WHAT THIS TASK INVOLVES:
All lines holding the word "Lösungen" are to be copied from the records beneath.

EXTRACTED DATA Start Marker

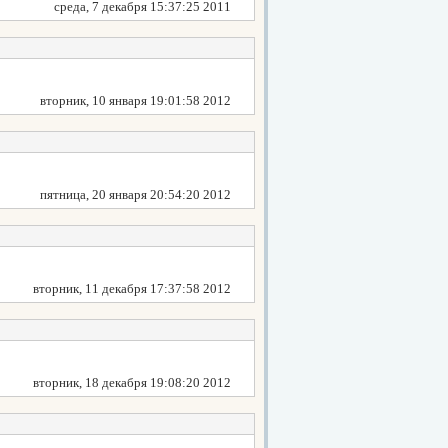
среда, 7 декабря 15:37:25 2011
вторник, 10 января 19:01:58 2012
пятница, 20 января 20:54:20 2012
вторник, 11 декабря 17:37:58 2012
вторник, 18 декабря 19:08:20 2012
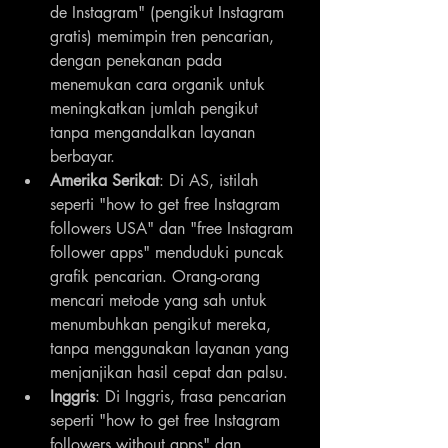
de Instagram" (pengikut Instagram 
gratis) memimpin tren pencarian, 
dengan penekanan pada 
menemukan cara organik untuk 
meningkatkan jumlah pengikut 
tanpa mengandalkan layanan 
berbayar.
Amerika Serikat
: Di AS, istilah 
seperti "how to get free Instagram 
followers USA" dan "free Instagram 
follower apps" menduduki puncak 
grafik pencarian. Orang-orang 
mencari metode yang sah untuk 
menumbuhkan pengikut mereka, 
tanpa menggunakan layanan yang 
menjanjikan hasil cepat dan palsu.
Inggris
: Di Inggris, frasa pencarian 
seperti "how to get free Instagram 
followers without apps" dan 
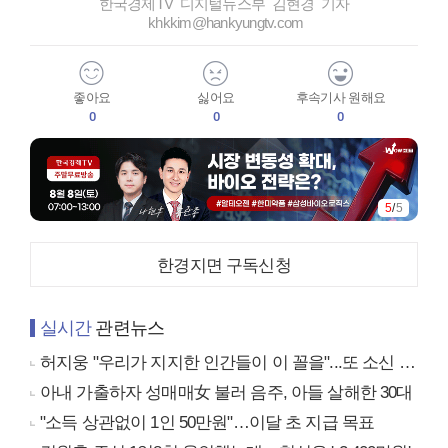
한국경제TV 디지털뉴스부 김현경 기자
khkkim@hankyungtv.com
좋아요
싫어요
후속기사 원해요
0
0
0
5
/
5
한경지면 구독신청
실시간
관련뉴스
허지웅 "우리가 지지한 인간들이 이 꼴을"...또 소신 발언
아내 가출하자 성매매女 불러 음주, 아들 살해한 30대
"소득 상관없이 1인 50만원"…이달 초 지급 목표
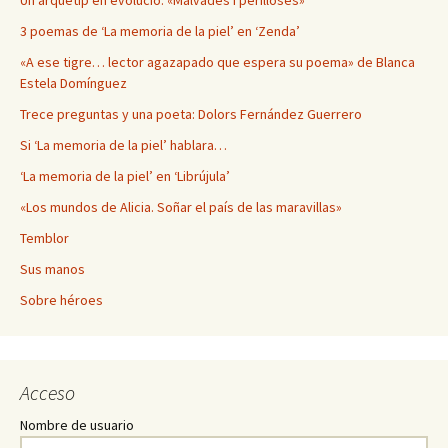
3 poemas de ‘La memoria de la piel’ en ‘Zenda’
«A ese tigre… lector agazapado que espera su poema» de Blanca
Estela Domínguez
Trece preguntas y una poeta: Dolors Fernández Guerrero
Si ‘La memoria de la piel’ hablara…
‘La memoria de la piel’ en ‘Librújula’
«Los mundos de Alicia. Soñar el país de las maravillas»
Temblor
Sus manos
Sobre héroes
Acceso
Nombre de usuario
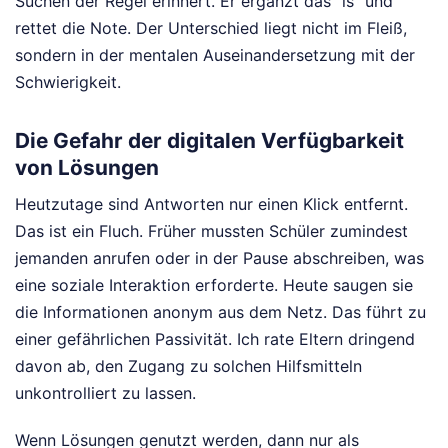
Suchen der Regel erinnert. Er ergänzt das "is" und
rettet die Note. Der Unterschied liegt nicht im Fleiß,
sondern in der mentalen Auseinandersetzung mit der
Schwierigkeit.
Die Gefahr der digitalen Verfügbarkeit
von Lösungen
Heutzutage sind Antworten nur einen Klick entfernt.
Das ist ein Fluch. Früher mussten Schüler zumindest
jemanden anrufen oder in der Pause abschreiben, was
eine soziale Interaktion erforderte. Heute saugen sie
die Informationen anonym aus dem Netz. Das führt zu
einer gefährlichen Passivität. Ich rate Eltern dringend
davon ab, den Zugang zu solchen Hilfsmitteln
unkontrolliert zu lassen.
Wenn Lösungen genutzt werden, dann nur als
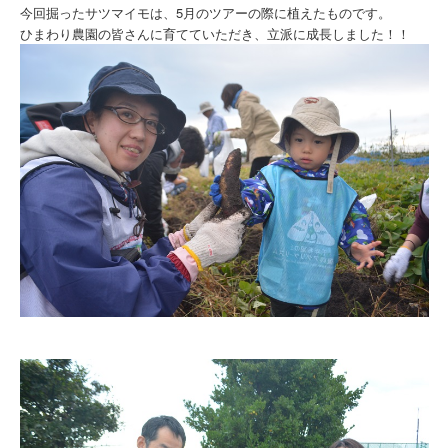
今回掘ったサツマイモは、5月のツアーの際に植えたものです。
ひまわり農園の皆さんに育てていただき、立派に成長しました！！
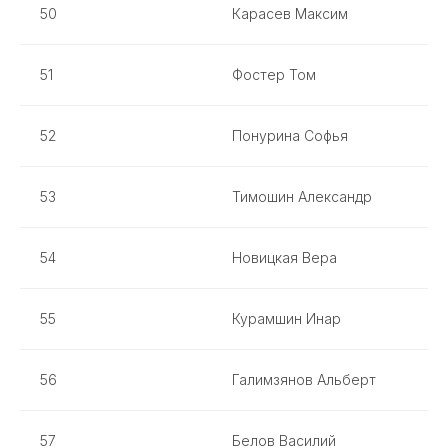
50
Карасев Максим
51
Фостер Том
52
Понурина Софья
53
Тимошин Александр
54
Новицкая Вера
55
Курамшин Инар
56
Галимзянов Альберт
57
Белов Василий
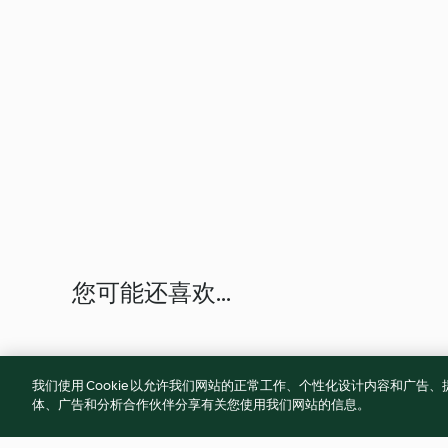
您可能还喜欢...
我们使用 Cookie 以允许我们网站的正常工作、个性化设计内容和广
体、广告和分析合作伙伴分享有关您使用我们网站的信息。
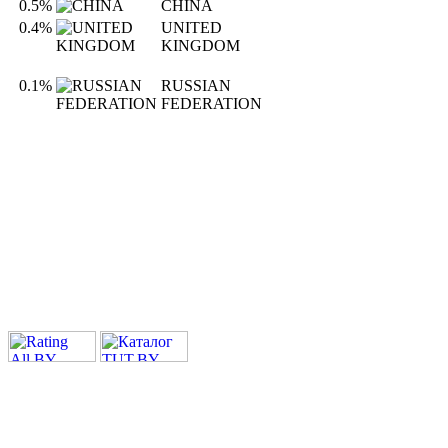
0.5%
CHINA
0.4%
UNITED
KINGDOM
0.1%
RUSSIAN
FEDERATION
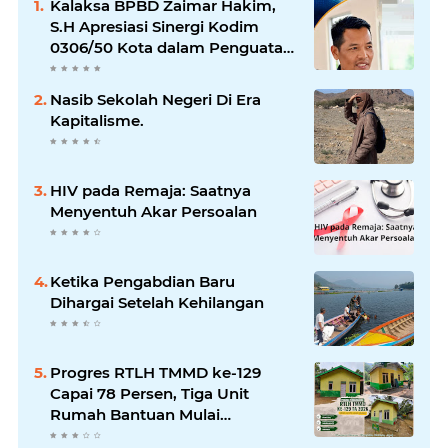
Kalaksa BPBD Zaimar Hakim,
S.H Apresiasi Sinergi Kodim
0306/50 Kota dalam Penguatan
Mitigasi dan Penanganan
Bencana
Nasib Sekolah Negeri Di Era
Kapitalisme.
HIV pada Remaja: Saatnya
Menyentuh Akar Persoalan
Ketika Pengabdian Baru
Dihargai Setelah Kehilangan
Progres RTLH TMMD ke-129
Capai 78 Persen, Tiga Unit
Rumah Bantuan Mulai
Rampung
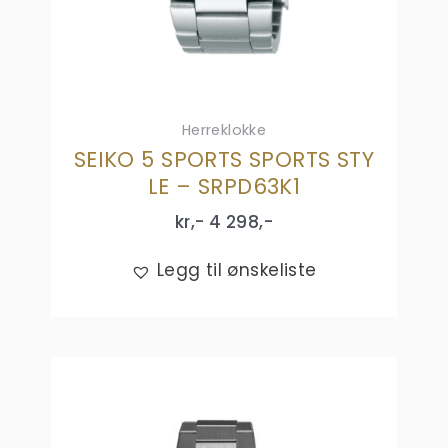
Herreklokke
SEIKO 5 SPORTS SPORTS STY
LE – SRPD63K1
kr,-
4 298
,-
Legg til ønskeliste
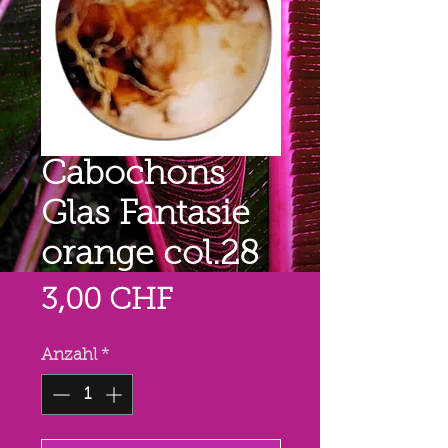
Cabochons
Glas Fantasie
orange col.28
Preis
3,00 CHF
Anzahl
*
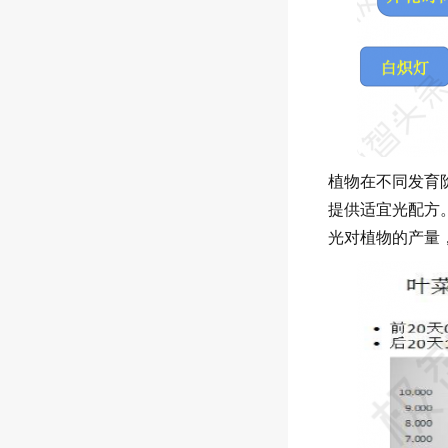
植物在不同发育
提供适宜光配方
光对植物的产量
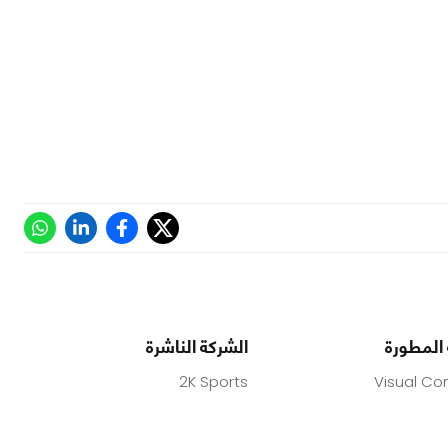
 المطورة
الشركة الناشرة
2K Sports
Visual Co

EXTRACTED DATA End Marker

ANSWER TO THE EXERCISE:
von Lösungen
Wenn Lösungen genutzt werden, dann nur als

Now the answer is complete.